The new technology is part of a wider effort to build A.I. systems that can reason through complex tasks. Earlier this week, Google unveiled similar technology, called Gemini 2.0 Flash Thinking Experimental, and shared it with a small number of testers.
These two companies and others aim to build systems that can carefully and logically solve a problem through a series of steps, each one building on the last. These technologies could be useful to computer programmers who use A.I. systems to write code or to students seeking help from automated tutors in areas like math and science.
With the debut of the ChatGPT chatbot in late 2022, OpenAI showed that machines could handle requests more like people, answering questions, writing term papers and generating computer code. But the responses were sometimes flawed.
ChatGPT learned its skills by analyzing enormous amounts of text culled from across the internet, including news articles, books, computer programs and chat logs.
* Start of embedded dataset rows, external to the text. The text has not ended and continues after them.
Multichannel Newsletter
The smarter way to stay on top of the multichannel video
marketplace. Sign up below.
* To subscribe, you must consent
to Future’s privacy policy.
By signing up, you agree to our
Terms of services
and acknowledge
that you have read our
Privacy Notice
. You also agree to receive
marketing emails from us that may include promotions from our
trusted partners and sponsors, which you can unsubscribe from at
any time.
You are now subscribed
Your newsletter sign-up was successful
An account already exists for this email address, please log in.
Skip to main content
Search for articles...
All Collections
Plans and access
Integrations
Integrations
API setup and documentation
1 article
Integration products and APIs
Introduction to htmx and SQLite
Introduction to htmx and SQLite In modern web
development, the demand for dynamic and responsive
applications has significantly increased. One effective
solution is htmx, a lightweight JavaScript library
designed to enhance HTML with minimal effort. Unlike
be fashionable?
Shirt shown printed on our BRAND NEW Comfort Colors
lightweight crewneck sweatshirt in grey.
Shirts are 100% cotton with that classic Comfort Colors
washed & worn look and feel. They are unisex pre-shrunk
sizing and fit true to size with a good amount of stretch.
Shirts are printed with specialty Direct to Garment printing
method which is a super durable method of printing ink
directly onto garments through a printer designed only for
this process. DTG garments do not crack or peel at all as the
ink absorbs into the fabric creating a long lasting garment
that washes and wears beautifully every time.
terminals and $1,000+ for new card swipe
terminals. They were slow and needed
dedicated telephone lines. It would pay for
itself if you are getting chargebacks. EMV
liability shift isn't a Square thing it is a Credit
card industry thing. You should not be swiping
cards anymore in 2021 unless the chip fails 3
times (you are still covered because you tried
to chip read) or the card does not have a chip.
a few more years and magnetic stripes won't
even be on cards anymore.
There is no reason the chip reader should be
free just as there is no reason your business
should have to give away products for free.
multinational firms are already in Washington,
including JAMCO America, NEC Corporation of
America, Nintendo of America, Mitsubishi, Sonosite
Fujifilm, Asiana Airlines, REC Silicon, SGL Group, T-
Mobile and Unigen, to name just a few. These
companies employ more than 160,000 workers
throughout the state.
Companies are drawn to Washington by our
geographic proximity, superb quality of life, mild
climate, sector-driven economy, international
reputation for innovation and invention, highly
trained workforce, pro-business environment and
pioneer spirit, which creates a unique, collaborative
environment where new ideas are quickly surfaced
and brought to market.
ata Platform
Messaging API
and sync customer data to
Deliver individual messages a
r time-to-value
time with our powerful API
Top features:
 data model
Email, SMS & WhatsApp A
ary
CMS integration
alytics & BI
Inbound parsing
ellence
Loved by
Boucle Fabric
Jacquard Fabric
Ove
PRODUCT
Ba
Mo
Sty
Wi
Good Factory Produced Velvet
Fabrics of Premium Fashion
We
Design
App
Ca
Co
By pinpointing patterns, it learned to generate text on its own.
Because the internet is filled with untruthful information, the technology learned to repeat the same untruths. Sometimes, it made things up — a phenomenon that scientists called “hallucination.”
OpenAI built its new system using what is called “reinforcement learning.” Through this process, a system can learn behavior through extensive trial and error. By working through various math problems, for instance, it can learn which techniques lead to the right answer and which do not. If it repeats this process with a very large number of problems, it can identify patterns.
Though systems like o3 are designed to reason, they are based on the same core technology as the original ChatGPT. That means they may still get things wrong or hallucinate.
The system is designed to “think” through problems. It tries to break the problem down into pieces and look for ways to solve it, which can require much larger amounts of computing power than is needed for ordinary chatbots. That can also be expensive.
Earlier this month, OpenAI began selling OpenAI o1 to individuals and businesses. One service, aimed at professionals, was priced at $200 a month.